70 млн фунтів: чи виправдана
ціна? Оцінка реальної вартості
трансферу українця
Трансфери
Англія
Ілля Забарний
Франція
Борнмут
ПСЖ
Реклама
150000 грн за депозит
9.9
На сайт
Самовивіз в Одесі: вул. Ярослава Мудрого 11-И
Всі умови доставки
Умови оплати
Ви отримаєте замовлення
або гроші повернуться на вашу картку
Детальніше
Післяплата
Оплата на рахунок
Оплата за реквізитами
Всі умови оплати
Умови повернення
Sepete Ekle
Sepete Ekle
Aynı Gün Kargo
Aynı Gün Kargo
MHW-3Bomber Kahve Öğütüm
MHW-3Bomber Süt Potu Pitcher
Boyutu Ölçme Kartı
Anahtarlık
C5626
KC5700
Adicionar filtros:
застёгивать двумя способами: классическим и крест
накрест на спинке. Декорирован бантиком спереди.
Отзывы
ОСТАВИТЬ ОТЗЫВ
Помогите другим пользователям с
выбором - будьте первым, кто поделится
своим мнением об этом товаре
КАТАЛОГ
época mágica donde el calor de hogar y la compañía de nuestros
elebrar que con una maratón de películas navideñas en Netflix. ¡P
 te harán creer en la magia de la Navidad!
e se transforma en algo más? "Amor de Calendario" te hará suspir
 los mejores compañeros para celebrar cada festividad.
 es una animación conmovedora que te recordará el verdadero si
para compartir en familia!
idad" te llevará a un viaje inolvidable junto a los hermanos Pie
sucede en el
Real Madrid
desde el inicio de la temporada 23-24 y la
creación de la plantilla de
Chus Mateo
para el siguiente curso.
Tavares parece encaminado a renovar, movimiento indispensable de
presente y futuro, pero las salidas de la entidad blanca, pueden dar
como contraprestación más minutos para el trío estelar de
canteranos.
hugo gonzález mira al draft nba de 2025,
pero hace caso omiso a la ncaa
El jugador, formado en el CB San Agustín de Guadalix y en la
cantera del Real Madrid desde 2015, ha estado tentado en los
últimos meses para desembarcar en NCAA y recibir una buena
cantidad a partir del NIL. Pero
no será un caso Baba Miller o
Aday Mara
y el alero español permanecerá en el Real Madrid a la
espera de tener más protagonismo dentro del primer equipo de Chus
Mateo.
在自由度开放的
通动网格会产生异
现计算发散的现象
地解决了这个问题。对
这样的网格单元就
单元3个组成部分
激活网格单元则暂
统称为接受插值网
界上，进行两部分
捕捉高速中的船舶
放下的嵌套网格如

● Exercise goal
Would you reproduce the whole listing exactly as it stands?

● Result
70 млн фунтів: чи виправдана
ціна? Оцінка реальної вартості
трансферу українця
Трансфери
Англія
Ілля Забарний
Франція
Борнмут
ПСЖ
Реклама
150000 грн за депозит
9.9
На сайт
Самовивіз в Одесі: вул. Ярослава Мудрого 11-И
Всі умови доставки
Умови оплати
Ви отримаєте замовлення
або гроші повернуться на вашу картку
Детальніше
Післяплата
Оплата на рахунок
Оплата за реквізитами
Всі умови оплати
Умови повернення
Sepete Ekle
Sepete Ekle
Aynı Gün Kargo
Aynı Gün Kargo
MHW-3Bomber Kahve Öğütüm
MHW-3Bomber Süt Potu Pitcher
Boyutu Ölçme Kartı
Anahtarlık
C5626
KC5700
Adicionar filtros:
застёгивать двумя способами: классическим и крест
накрест на спинке. Декорирован бантиком спереди.
Отзывы
ОСТАВИТЬ ОТЗЫВ
Помогите другим пользователям с
выбором - будьте первым, кто поделится
своим мнением об этом товаре
КАТАЛОГ
época mágica donde el calor de hogar y la compañía de nuestros
elebrar que con una maratón de películas navideñas en Netflix. ¡P
 te harán creer en la magia de la Navidad!
e se transforma en algo más? "Amor de Calendario" te hará suspir
 los mejores compañeros para celebrar cada festividad.
 es una animación conmovedora que te recordará el verdadero si
para compartir en familia!
idad" te llevará a un viaje inolvidable junto a los hermanos Pie
sucede en el
Real Madrid
desde el inicio de la temporada 23-24 y la
creación de la plantilla de
Chus Mateo
para el siguiente curso.
Tavares parece encaminado a renovar, movimiento indispensable de
presente y futuro, pero las salidas de la entidad blanca, pueden dar
como contraprestación más minutos para el trío estelar de
canteranos.
hugo gonzález mira al draft nba de 2025,
pero hace caso omiso a la ncaa
El jugador, formado en el CB San Agustín de Guadalix y en la
cantera del Real Madrid desde 2015, ha estado tentado en los
últimos meses para desembarcar en NCAA y recibir una buena
cantidad a partir del NIL. Pero
no será un caso Baba Miller o
Aday Mara
y el alero español permanecerá en el Real Madrid a la
espera de tener más protagonismo dentro del primer equipo de Chus
Mateo.
在自由度开放的
通动网格会产生异
现计算发散的现象
地解决了这个问题。对
这样的网格单元就
单元3个组成部分
激活网格单元则暂
统称为接受插值网
界上，进行两部分
捕捉高速中的船舶
放下的嵌套网格如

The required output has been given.